Ils traversèrent le petit village accroché au flanc de la côte. Les rues étaient balayées par les sons grêles d’une cloche, sonnant le premier coup de la messe. Sur le devant des maisons, de jeunes gars se tenaient, graves et cérémonieux, vêtus de leurs habits de dimanche, et des petites filles, aux figures joufflues, avaient leurs boucles blondes enchevêtrées de papillotes.

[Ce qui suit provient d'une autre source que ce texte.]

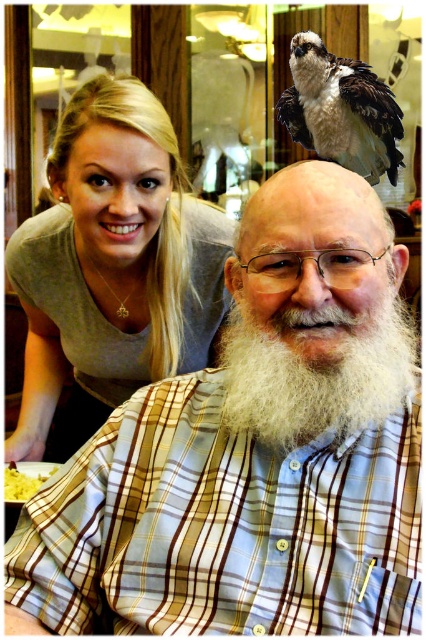
Based on the photo, between plaid shirt at center and brown speckled feathers at upper right, which one appears on the right side from the viewer's perspective?

brown speckled feathers at upper right is more to the right.

Who is taller, plaid shirt at center or brown speckled feathers at upper right?

plaid shirt at center is taller.

Is point (400, 620) in front of point (305, 58)?

Yes, it is.

Identify the location of plaid shirt at center. This screenshot has height=640, width=426. (253, 452).

Between plaid shirt at center and yellow mashed potatoes at lower left, which one appears on the right side from the viewer's perspective?

plaid shirt at center is more to the right.

Which is more to the left, plaid shirt at center or yellow mashed potatoes at lower left?

From the viewer's perspective, yellow mashed potatoes at lower left appears more on the left side.

Where is `plaid shirt at center`? The image size is (426, 640). plaid shirt at center is located at coordinates (253, 452).

Where is `plaid shirt at center`? This screenshot has width=426, height=640. plaid shirt at center is located at coordinates 253,452.

Can you confirm if plaid shirt at center is positioned below white fluffy beard at center?

Yes.

The height and width of the screenshot is (640, 426). In order to click on plaid shirt at center in this screenshot , I will do `click(253, 452)`.

Is point (169, 561) farther from viewer compared to point (261, 392)?

No.

You are a GUI agent. You are given a task and a screenshot of the screen. Output one action in this format:
    pyautogui.click(x=<x>, y=<y>)
    Task: Click on the plaid shirt at center
    Image resolution: width=426 pixels, height=640 pixels.
    Given the screenshot: What is the action you would take?
    pyautogui.click(x=253, y=452)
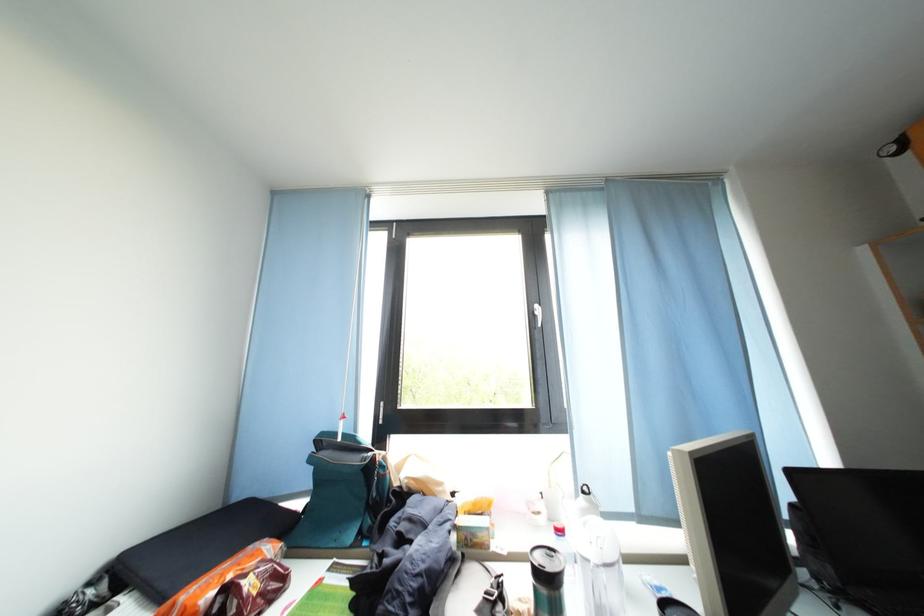
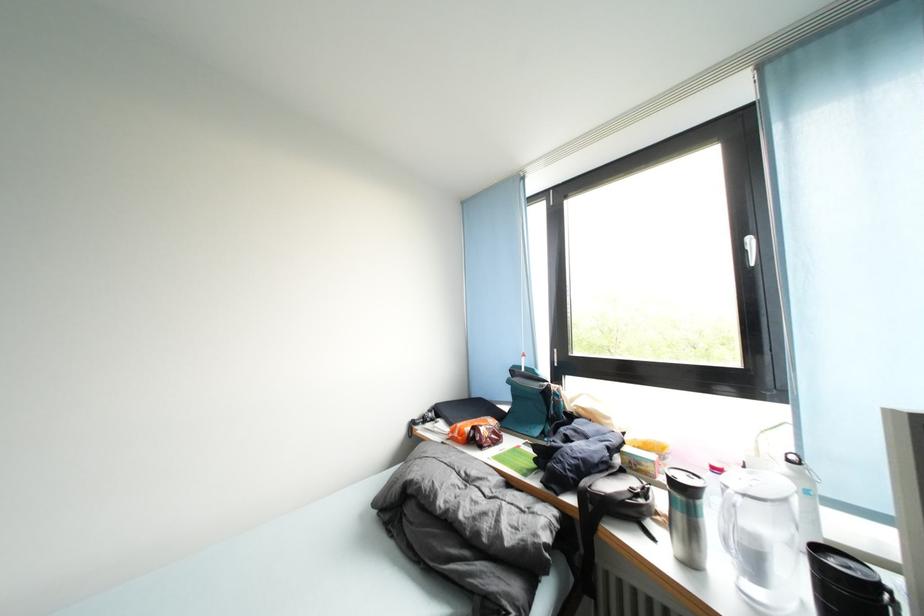
In the second image, find the point that corresponds to point (568, 537) in the first image.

Le sentier devint abrupt et rocailleux : ils montaient sans peine, rafraîchis par l’air vif.

Un rapprochement involontaire se fit dans l’esprit de Pierre, entre cette course matinale et ses promenades avec Marthe, quand ils allaient inviter leurs parents aux noces prochaines. Comme tout cela était loin ! À la pensée qu’il s’était évadé de ce passé maussade, une joie puissante l’envahit et sa poitrine se gonfla, aspirant l’air des sommets et les grands souffles aventureux. Comme la vie s’ouvrait large devant lui, aux côtés de cette créature splendide, qui était déjà sa femme de chair, dont la possession ne le lasserait jamais ! Comme il avait eu raison d’écouter les regrets inavoués, les instincts blottis dans son cœur, qui lui donnaient le dégoût de cette existence casanière, avant même de l’avoir vécue.

Emporté d’un élan de reconnaissance, il se tourna vers Thérèse et lui tendit les bras.